Tagebuch
Wie mit dem Raum umgehen – das ist die Frage, die sich für die Werke von Wolfgang Bender stellt, sobald sie das Atelier des Künstlers verlassen haben und in der Welt draußen präsentiert werden. Wo und wie sie angeordnet werden, ist von entscheidender Bedeutung, um dem Betrachter die Poesie zu vermitteln, die ihnen eigen ist. Ob es sich um mit Farbe bearbeitete Fotografien oder Malerei hinter Glas handelt, die Stärke ihrer Botschaft liegt auch in der Beziehung zur Umgebung. Bei den Installationen ergänzen sich die einzelnen Arbeiten im Raum und erzeugen eine Verbindung, die ihre Poesie unterstützt und bereichert. Die Malereien hinter Glas haben auf den ersten Blick beliebige Maße und Formen. Sie scheinen an den Wänden zu schweben, ihre Anordnung im Raum erlaubt jeweils unterschiedliche Perspektiven. Die Notizen auf Papier, die täglichen Anmerkungen und die zahlreichen Fragmente bemächtigen sich des historischen und architektonisch eigenständigen Foyers im Österreichischen Kulturforum in Rom und haben hier zu einem Gleichgewicht mit der umgebenden Architektur gefunden. Mittels der zahlreichen und wichtigen post-its, die an den Wänden befestigt sind, entsteht eine umfassende Landkarte von Benders Kunst - eine Art Geografie der Zeichen, die eine Lesart der Wirklichkeit fernab von vorgefertigten Mustern ermöglicht. Das Wesentliche der Dinge wird erst bewusst, wenn man den Standpunkt wechselt und das als authentisch erkennt, was künstlich erscheint.
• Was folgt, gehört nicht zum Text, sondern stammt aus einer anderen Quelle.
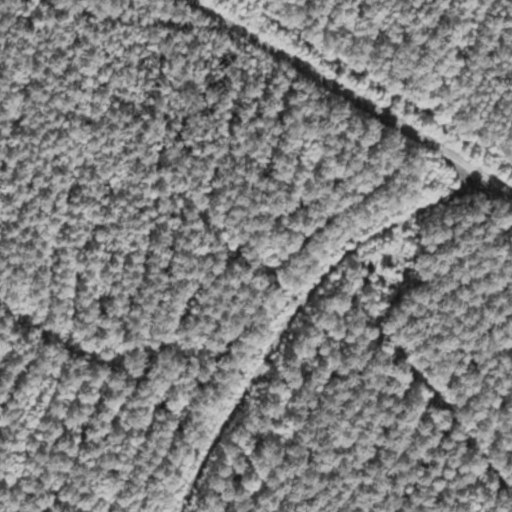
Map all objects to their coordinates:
road: (348, 101)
Sich niemals mit einer oberflächlichen Deutung der Wirklichkeit zufrieden zu geben ist einer der entscheidenden Punkte in den Untersuchungen des österreichischen Künstlers. Die Wahrheit der Dinge kann auf vielfältige Art entdeckt werden, alles kann plötzlichen Änderungen unterworfen sein und auch die Transparenz des Glases lässt unterschiedliche Interpretationen zu. Aber zu all dem braucht es einen verantwortungsvollen Betrachter mit weitem Blick, der sich auf Zweifel einlässt und der ungewöhnliche und nicht-stereotype Lesarten zu entdecken bereit ist. Inmitten dieser tausend Teile bietet der Künstler zwar seinen persönlichen Schlüssel an, um das Puzzle zusammenzusetzen, gibt aber auch zu verstehen, dass es die Mühe in jedem Fall wert ist, die Reise zu wagen – egal welche Richtung auch immer dabei eingeschlagen wird. Und dass die Kunst dafürdas nötige Rüstzeug bietet, wobei diese eher Fragen aufwirft als dass sie diese mit Sicherheit beantwortet. Das macht sie mit der ihr eigenen Leichtigkeit, so wie ein zarter, im Raum schwebender Farbstrich auf einer transparenten Oberfläche einen Weg andeuten kann. Dort, wo die Zeichen zart und dünn sind, lösen sie sich in der Transparenz des Materials auf, auf den restlichen Fragmenten bedeckt die Ölfarbe vollständig die Oberfläche und macht sie nur durch kleinste Lichtrisse im Farbauftrag sichtbar. Ob als feine Linie oder als breite Farbfläche, die Zeichen umstellen den Raum und eignen ihn sich an.
Die Glasflächen/Seiten erscheinen als Zufall, wie verstreute Notizen, tägliche Anmerkungen. Beim Lesen reflektieren sie die Erfahrungen des Alltags. Jedes Fragment trägt sein Entstehungsdatum im Titel, als soll noch einmal betont werden, dass die Zeit das Ergebnis verschiedener Erfahrungen ist, so wie ein Kalender eben aus verschiedenen Tagen besteht. Benders Ziel ist es nicht, mit einem finalen Ergebnis den Kreis zu schließen. Der Wert seines Werks liegt vielmehr in der gesammelten Erfahrung, in seinem Entstehen. Seine Kunst ist ein Prozess des Werdens, in dem es das Wort Ende nicht gibt.